[Exercise details]
Your answer should hold all lines of the entries that include the word "cancelletto".

+++

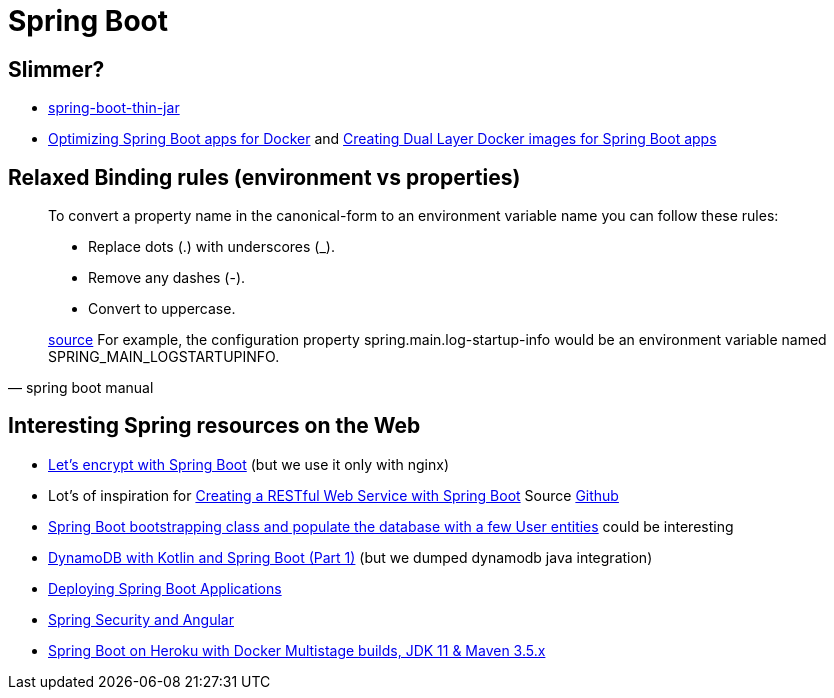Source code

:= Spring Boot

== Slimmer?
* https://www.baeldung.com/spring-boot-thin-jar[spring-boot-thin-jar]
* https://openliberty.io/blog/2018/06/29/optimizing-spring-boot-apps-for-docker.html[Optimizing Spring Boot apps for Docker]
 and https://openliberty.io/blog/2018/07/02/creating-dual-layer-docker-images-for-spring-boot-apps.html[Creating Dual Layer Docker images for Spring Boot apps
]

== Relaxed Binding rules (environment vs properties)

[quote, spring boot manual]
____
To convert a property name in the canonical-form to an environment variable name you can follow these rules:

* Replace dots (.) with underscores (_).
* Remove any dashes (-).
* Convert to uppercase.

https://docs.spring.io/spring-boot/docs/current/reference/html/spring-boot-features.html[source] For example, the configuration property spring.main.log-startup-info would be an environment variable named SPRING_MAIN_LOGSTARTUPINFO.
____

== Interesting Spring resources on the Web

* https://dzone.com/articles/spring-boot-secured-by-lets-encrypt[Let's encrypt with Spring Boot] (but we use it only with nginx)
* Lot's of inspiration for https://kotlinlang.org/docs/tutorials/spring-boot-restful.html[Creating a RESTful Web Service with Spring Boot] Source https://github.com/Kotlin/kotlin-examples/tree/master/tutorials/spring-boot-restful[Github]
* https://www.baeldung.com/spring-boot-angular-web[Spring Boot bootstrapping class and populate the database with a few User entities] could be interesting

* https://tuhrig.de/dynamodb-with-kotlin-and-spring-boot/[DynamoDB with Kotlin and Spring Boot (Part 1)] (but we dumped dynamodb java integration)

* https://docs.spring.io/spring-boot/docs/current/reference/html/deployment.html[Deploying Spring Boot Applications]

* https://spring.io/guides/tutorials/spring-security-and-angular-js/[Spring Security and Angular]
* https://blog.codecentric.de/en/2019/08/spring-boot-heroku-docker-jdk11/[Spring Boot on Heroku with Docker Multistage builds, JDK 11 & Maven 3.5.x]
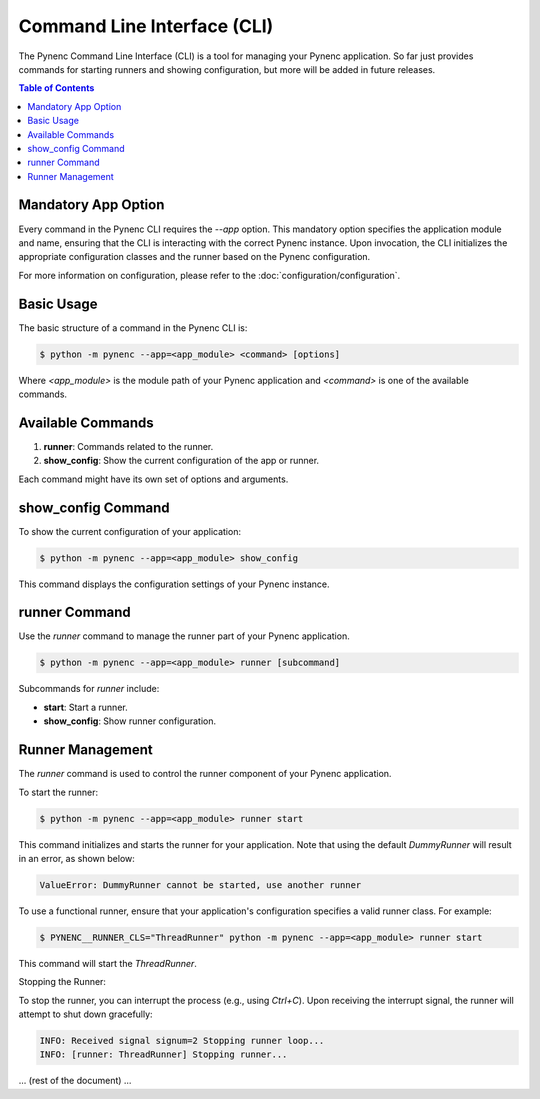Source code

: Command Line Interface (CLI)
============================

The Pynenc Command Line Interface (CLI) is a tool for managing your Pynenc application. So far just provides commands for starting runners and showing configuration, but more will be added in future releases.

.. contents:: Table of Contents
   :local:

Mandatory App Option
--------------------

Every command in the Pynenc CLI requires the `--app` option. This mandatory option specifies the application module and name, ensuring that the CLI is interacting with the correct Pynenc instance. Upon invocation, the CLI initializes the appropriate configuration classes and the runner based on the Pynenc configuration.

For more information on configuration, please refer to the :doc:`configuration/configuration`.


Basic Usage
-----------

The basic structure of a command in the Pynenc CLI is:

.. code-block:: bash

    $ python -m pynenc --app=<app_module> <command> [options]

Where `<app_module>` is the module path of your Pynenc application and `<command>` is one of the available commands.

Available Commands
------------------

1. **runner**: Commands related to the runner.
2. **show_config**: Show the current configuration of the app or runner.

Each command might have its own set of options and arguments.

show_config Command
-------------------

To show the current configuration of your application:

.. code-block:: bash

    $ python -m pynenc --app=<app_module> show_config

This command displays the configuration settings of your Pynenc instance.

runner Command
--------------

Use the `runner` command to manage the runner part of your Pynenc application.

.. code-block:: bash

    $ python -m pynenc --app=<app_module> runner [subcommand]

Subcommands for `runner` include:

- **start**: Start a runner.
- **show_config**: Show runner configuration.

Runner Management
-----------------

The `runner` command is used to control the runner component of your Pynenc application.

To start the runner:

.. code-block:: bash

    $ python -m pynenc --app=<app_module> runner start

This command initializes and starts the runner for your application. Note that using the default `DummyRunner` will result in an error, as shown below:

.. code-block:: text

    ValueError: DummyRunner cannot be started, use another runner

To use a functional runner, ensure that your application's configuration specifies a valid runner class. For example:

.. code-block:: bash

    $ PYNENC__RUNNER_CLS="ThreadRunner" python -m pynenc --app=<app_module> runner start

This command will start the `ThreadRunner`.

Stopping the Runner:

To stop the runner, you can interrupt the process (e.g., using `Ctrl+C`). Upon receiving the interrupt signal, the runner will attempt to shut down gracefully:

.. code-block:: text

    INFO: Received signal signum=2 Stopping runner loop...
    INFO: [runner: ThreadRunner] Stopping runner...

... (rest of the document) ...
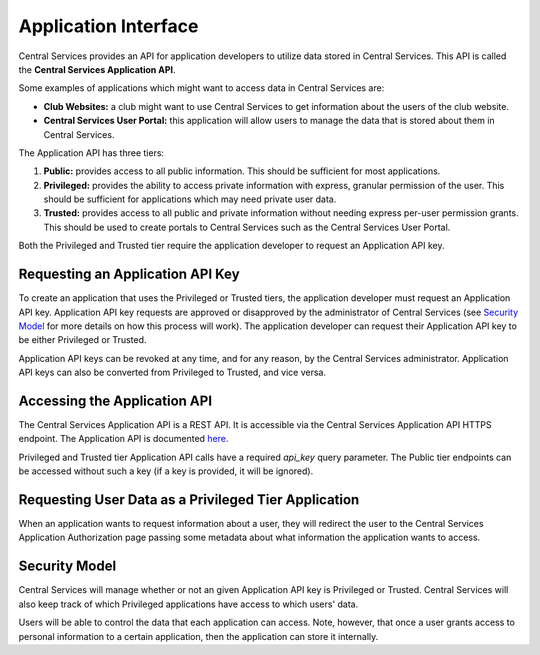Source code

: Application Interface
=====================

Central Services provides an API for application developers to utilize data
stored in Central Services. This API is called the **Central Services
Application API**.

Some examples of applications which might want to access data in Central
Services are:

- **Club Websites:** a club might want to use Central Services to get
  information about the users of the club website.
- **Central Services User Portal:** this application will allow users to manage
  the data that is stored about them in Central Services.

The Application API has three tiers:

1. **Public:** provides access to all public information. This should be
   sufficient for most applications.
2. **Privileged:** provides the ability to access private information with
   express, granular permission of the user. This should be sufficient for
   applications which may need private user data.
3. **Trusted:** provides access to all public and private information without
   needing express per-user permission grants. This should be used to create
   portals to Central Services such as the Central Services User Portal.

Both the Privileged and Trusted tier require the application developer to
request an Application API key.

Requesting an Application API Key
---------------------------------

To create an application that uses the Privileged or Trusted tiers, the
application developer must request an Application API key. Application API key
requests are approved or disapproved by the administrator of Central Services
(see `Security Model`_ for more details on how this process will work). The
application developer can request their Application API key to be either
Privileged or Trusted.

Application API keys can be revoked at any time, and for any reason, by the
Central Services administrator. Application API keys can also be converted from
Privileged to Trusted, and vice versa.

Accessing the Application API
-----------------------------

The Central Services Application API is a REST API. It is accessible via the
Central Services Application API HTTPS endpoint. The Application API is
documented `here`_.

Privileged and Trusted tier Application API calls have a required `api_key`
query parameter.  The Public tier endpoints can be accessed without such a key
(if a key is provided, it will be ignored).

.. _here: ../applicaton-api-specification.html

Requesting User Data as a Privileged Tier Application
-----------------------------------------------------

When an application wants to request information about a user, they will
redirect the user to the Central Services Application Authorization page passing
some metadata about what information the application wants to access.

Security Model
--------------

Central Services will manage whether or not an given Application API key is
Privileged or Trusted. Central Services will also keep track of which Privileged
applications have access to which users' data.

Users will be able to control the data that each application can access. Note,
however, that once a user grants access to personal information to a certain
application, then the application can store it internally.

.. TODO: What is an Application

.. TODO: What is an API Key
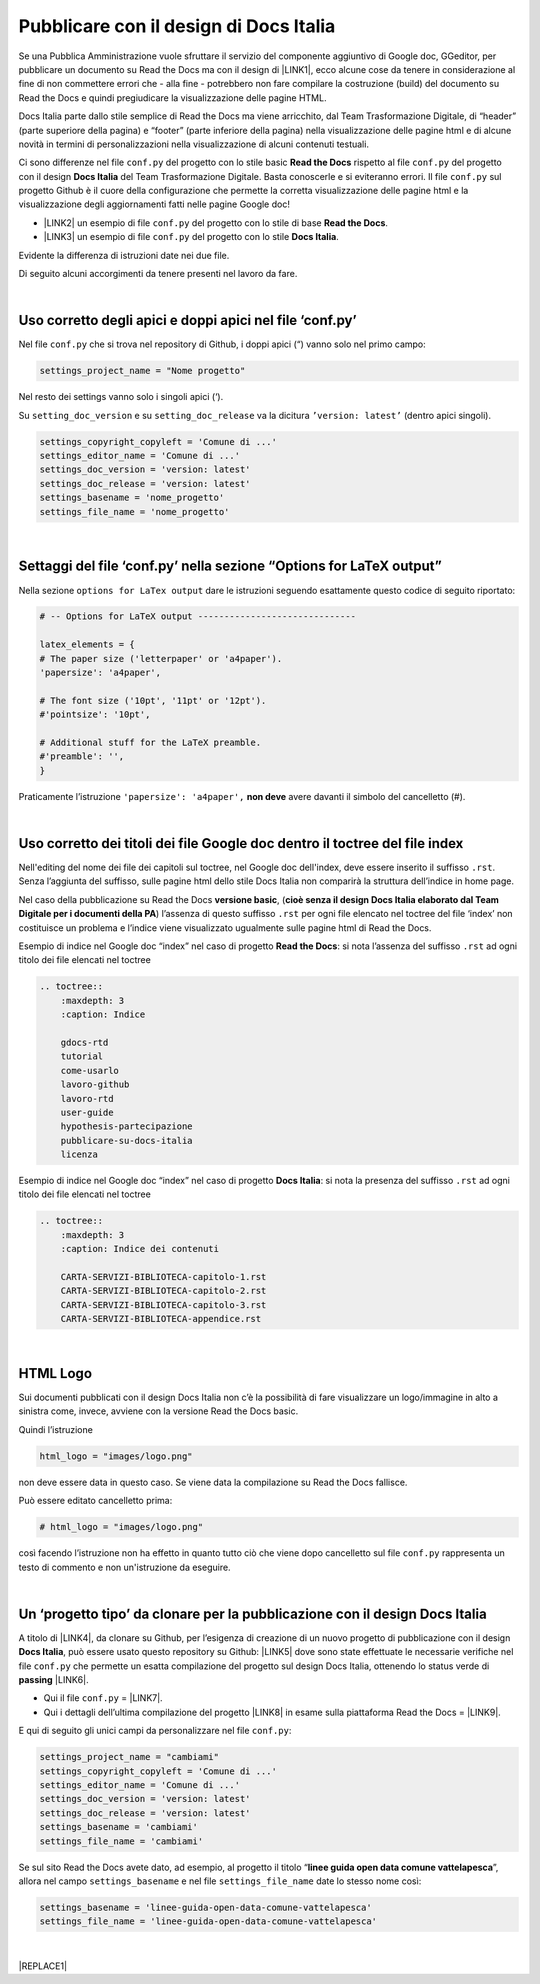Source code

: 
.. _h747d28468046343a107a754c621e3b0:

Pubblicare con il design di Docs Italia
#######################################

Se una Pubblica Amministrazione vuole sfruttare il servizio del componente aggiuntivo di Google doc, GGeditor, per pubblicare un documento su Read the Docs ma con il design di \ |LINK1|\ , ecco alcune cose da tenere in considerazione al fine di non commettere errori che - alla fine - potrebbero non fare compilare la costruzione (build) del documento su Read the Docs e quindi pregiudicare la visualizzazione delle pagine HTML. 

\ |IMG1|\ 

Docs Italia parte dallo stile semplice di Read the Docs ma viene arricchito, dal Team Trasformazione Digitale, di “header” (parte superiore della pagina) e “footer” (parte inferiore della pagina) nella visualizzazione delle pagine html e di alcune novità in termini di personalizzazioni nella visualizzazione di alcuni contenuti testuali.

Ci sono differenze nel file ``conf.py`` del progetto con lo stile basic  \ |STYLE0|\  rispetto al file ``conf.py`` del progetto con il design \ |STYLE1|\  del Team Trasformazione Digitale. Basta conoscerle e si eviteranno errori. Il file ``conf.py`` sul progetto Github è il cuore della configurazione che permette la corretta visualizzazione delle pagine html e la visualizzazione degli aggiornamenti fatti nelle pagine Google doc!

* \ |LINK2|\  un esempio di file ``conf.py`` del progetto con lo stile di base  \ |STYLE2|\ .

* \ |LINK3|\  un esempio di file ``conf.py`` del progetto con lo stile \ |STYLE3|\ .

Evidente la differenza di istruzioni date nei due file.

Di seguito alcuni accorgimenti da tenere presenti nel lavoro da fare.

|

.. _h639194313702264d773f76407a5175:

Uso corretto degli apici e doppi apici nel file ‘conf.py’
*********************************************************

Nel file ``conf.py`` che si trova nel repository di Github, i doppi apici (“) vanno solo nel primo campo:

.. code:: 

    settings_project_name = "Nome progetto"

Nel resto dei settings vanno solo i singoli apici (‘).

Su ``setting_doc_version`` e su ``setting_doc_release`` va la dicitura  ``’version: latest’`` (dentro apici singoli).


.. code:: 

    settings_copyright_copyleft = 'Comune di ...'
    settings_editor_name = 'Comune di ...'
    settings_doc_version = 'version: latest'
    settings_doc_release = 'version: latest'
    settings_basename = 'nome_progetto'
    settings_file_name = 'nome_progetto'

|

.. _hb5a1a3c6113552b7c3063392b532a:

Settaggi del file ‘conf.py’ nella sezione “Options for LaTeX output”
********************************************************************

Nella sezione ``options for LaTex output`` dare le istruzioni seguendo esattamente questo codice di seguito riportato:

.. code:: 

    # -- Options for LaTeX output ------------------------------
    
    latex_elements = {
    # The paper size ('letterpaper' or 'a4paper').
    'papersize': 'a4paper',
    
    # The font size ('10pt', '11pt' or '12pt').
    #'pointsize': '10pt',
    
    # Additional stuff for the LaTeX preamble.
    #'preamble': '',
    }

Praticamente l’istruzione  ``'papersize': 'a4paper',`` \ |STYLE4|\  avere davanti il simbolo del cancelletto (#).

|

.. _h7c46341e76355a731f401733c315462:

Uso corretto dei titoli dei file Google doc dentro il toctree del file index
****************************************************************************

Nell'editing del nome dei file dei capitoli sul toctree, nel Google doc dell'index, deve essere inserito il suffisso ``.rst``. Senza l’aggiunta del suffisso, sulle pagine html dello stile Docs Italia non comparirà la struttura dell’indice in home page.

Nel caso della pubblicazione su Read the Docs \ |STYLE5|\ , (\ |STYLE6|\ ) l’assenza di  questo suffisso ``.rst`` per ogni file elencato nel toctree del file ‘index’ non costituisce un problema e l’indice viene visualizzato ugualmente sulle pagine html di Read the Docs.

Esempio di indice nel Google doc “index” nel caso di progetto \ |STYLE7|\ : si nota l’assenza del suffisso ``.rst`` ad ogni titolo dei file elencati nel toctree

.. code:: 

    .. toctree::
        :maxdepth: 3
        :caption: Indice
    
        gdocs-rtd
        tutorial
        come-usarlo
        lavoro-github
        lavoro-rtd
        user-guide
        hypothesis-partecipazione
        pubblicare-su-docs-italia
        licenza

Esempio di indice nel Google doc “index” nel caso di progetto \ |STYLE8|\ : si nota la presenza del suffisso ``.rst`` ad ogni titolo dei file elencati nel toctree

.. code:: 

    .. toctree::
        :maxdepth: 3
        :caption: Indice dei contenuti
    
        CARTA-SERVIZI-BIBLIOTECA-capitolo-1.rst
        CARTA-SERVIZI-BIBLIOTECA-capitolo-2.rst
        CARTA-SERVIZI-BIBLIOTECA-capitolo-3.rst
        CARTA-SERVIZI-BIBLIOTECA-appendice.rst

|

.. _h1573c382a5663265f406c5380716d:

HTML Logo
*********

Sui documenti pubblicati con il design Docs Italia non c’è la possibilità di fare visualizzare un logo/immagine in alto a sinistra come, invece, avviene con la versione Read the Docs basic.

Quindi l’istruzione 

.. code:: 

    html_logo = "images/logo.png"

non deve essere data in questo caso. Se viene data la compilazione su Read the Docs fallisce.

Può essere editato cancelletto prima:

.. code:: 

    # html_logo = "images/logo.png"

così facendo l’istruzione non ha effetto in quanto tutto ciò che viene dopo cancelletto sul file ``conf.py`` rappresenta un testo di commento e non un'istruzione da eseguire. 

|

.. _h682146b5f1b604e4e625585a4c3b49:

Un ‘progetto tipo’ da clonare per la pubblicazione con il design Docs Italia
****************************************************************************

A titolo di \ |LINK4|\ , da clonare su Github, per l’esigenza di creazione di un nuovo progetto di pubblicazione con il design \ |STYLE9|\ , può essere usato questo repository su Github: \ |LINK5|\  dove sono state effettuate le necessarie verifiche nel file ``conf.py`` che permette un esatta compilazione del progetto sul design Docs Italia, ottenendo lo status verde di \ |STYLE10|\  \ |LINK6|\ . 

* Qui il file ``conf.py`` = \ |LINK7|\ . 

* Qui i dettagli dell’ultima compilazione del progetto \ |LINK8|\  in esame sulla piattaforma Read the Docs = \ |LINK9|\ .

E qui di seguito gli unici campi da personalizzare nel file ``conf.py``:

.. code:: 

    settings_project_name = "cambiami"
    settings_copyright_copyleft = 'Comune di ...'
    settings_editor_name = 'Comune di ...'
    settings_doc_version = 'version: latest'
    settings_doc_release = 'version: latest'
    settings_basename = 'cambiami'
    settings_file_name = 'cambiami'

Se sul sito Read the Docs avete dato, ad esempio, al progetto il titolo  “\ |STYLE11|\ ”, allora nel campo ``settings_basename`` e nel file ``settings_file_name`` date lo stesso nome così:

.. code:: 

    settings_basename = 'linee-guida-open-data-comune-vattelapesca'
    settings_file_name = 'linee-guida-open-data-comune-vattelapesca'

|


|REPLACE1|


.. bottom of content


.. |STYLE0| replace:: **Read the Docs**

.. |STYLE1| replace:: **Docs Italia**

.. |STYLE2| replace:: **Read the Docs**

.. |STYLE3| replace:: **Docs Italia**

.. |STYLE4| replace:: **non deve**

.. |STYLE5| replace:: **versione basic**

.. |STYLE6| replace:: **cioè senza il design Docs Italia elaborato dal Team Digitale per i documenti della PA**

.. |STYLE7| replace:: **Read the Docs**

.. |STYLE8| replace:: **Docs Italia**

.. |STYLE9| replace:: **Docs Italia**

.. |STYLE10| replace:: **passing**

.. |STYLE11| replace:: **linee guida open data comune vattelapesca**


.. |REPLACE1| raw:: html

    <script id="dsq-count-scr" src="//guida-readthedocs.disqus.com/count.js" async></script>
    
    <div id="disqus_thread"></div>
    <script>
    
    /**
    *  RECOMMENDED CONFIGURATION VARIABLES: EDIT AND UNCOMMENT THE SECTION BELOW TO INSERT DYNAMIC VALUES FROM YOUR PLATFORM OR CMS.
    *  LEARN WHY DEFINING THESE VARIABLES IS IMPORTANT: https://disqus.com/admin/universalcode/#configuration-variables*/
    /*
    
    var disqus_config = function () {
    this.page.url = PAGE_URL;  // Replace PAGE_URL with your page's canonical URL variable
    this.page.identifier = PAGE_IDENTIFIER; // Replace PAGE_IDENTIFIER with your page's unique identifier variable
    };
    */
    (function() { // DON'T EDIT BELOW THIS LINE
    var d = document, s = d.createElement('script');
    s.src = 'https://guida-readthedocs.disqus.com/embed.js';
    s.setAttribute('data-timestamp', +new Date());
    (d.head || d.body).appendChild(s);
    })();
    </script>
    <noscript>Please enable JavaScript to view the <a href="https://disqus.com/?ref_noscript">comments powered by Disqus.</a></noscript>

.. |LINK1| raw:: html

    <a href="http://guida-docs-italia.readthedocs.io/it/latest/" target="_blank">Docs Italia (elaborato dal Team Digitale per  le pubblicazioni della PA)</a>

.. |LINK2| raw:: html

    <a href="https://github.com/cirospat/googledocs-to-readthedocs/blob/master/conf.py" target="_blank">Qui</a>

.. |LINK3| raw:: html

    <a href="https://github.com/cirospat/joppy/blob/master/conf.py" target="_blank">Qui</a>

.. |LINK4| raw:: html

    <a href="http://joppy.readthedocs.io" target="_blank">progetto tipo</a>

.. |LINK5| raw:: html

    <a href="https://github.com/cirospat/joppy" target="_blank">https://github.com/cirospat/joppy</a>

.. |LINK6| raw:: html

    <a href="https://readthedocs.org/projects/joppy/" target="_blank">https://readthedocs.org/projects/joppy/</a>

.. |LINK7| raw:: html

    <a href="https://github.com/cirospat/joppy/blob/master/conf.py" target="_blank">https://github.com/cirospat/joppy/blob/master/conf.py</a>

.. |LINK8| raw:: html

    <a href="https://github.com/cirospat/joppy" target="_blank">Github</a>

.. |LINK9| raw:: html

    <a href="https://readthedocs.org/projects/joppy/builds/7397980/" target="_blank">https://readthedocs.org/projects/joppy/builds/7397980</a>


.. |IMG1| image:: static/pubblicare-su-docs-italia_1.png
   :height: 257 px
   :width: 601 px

+++

[Output for this exercise]
Praticamente l’istruzione  ``'papersize': 'a4paper',`` \ |STYLE4|\  avere davanti il simbolo del cancelletto (#).
Può essere editato cancelletto prima:
così facendo l’istruzione non ha effetto in quanto tutto ciò che viene dopo cancelletto sul file ``conf.py`` rappresenta un testo di commento e non un'istruzione da eseguire. 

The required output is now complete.